The guards also taunted them, Koxebek said. “They told me, ‘If you don’t learn Chinese, you will be in prison for five years,’ ” he recalled. “I didn’t think I would ever be released.”

When he was, officials told him not to talk about what happened — and for months, he did not. 

But over time he began to realize, he said, “somebody has to speak out.”  

A Kazakh 'tightrope'

The detention of its citizens in China has forced Kazakhstan’s government to “walk a tightrope” between the demands of its people and the dictates of one of its most important trading partners, said Maya Wang, a Hong Kong-based China senior researcher at Human Rights Watch. 

In May, Kazakhstan’s Ministry of Foreign Affairs said it had raised the subject with the Chinese side and called for the release of Kazakhs with dual citizenship.

Coverage of Sauytbay’s trial led Zhang Wei, the Chinese consul general in Almaty, Kazakhstan, to make a rare public comment. “This year, we’ve noticed different individuals zealously campaigning about the so-called ‘problems of the ethnic Kazakhs from Xinjiang,’ ” he told local media.

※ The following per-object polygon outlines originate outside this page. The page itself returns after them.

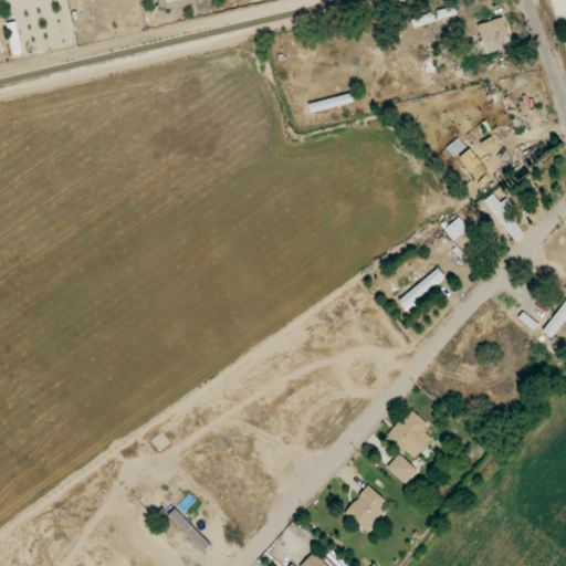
[(565,0),(551,0),(557,17),(565,13),(565,0)]
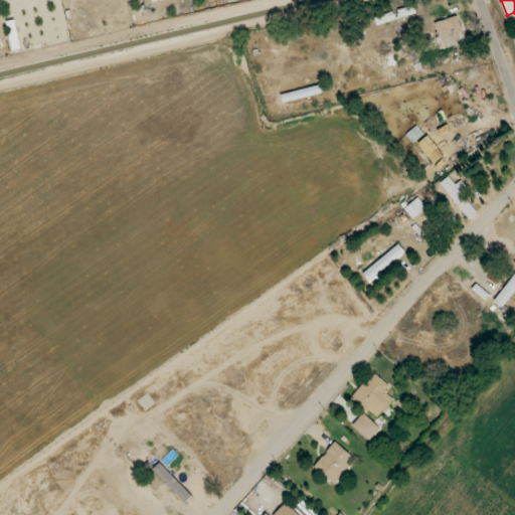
[(466,41),(457,15),(433,23),(442,49),(466,41)]
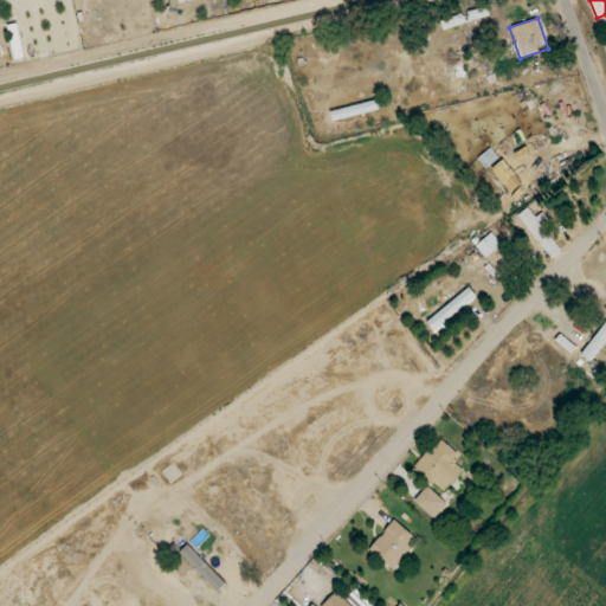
[(536,218),(528,207),(517,217),(552,260),(565,250),(539,216),(536,218)]
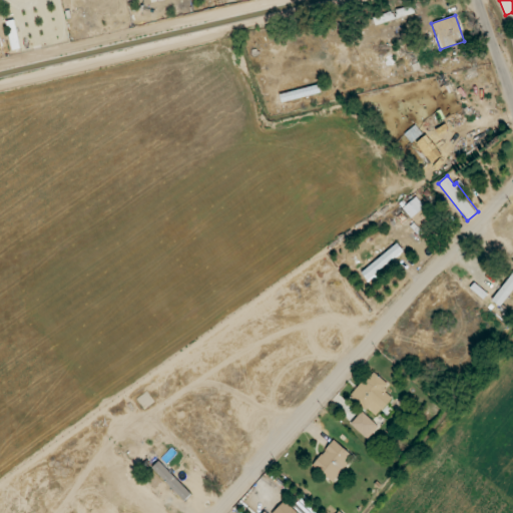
[(410,217),(425,208),(417,197),(403,207),(410,217)]
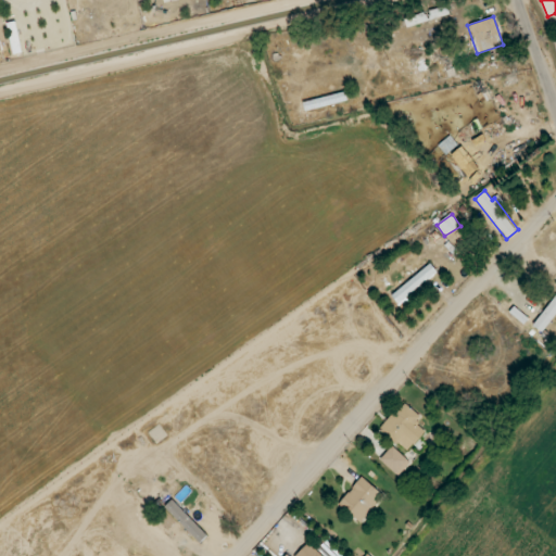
[(555,293),(535,325),(545,331),(555,314),(555,293)]
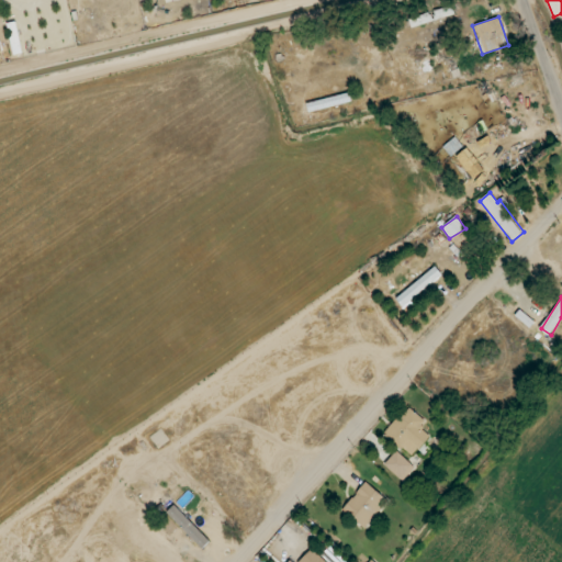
[(429,435),(420,427),(426,420),(409,406),(385,433),(411,456),(429,435)]
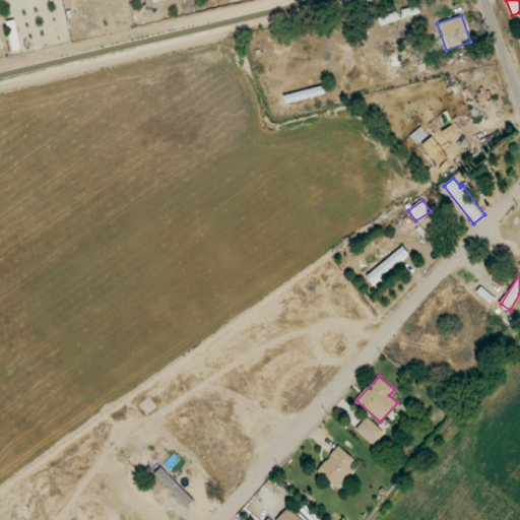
[(374,445),(385,432),(368,417),(356,431),(374,445)]
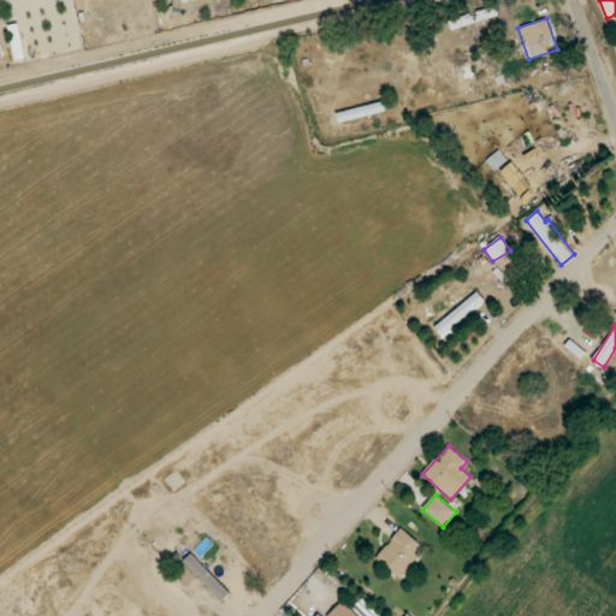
[(377,558),(401,579),(426,549),(402,528),(377,558)]
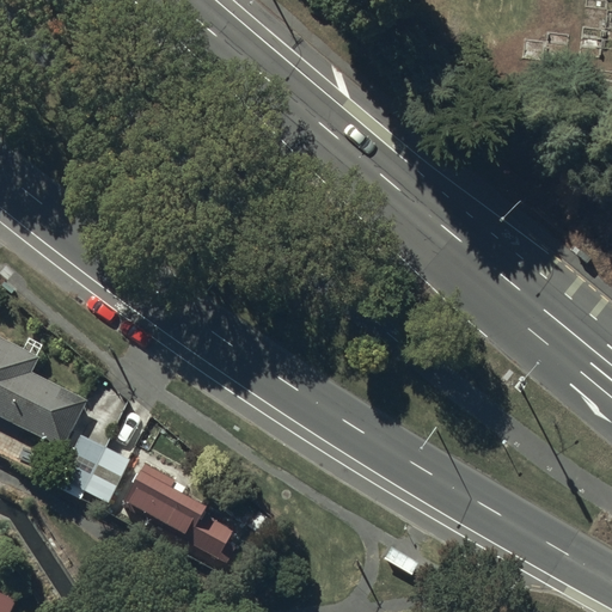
[(38,356),(0,336),(0,415),(61,446),(86,397),(31,369),(38,356)]
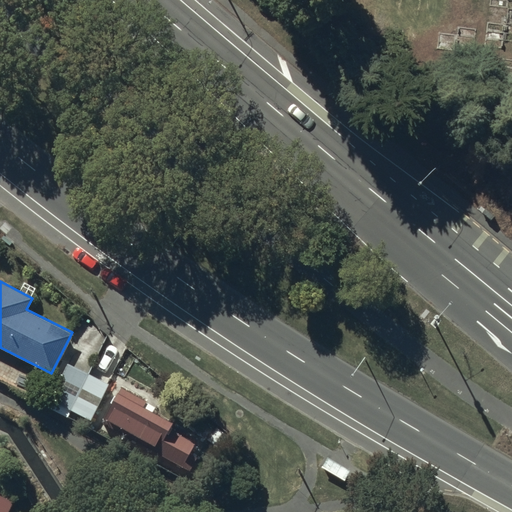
[(86,372),(69,364),(51,399),(68,408),(86,372)]
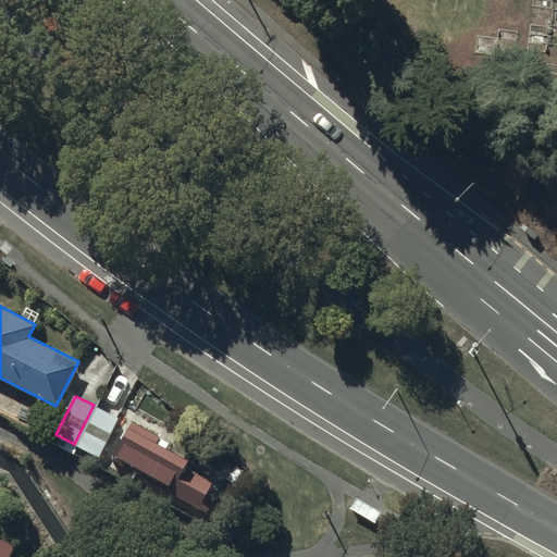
[(118,417),(97,407),(77,445),(98,455),(118,417)]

“They’ve done this on the Internet and out in public, openly and secretly, inventing unfounded accusations with the evil intent of staining Xinjiang’s image, grossly interfering in China’s internal affairs and baselessly criticizing the Chinese government,” he said.

A judge disagreed. 

On Aug. 1, after weeks of campaigning by activists, Sauytbay was released from custody and spared immediate deportation. Judge Dinara Quiqabaeva suspended Sauytbay’s six-month sentence because of the “exceptional circumstances” of her case. 

Outside the courthouse, Sauytbay was mobbed by supporters shouting “Long live Kazakhstan!”

But her fight is not over. Beijing could still press for extradition, lawyers said.

And her family can’t forget what’s going on just across the border. “My parents are there. Her parents are there,” Islam said. “We spoke out here, so what is going to happen to them?”

Dinara Salieva contributed to this report.